Disappearing In The Darkness
Chapter 42
People here sit in the shade. They’re happy to stop and savour a medialuna while enjoying a spot of music from the odd guitar player who accessorises the pavements. It's a welcome distraction from the yo-yo economics and volatile politics of Argentina, where the peso has dropped significantly in the short time I’ve been here.
And wandering through the civilised streets of Buenos Aries, I struggle to understand how its population copes so calmly with the constant uncertainty of wildly variable expenses. But I guess they already learned how to live with the threat of much worse.
In a nation so bitterly divided between left and right, only football unites the people here, so it’s perhaps fitting that the World Cup of 1978 turned the world’s attention to Argentina. Its dark secrets suddenly at risk of exposure.
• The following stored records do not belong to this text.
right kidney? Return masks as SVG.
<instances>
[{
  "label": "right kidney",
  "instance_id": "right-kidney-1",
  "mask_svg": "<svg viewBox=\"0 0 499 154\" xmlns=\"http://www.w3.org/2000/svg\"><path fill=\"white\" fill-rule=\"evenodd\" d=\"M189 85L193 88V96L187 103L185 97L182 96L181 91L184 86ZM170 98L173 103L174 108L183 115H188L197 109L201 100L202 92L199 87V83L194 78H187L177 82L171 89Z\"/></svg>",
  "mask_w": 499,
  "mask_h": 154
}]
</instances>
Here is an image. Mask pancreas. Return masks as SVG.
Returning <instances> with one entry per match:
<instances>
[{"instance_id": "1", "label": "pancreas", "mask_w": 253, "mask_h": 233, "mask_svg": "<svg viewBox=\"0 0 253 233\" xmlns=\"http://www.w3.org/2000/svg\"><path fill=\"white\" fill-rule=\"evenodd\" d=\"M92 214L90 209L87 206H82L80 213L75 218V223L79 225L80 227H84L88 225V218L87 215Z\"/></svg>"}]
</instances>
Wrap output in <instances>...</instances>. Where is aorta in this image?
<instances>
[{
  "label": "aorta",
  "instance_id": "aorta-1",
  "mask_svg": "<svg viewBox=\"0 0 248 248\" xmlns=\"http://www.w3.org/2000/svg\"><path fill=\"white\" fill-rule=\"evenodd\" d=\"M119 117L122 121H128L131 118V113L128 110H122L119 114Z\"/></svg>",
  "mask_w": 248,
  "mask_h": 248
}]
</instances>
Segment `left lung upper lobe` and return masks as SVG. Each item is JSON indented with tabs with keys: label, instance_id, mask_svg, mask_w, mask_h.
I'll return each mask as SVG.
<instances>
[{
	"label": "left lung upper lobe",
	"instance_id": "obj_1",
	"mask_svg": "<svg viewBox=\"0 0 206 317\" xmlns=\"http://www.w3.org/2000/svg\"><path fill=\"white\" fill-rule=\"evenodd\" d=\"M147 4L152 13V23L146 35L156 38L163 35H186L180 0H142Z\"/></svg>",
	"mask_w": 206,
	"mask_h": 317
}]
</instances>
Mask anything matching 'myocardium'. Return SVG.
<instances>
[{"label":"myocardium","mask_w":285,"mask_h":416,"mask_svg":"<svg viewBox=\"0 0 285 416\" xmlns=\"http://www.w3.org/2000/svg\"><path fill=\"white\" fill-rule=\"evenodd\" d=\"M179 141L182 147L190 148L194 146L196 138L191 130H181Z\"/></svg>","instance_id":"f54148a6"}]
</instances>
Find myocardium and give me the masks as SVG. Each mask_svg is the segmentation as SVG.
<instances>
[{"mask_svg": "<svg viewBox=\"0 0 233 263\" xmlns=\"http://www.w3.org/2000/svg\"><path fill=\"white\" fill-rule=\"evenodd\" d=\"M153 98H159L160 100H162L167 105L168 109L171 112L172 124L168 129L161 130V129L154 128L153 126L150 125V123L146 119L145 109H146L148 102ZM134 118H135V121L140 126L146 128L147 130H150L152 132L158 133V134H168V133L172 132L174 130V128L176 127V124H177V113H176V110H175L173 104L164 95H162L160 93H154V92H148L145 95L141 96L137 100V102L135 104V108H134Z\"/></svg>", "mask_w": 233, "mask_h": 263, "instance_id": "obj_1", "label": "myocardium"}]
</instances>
During the military dictatorship which started two years earlier with a coup d’etat and would last until 1983, the country’s leadership implemented a dark campaign to eradicate left-leaning political opposition and annihilate all traces of its ideology.
This endeavour was part of the wider ‘Operation Condor’ - a clandestine plan which spanned Latin America. It’s aim was to share intelligence across borders and eliminate leftist opposition which could pose a threat to the right-wing dictatorships in power. In the context of a cold war, it was easy for right-wing governments to portray those with socialist ideas as a virulent Communist threat. This plan of violence, terror and political elimination was quietly supported by the American Government. Remember them? Land of the Free? Guardians of democracy?
Those deemed to be a threat by the ruling military junta were mainly students, trade unionists, journalists, left-wing activists and members of the working classes who sought to protect the workers’ rights and improved living standards previously established by former leaders Juan and Eva Peron.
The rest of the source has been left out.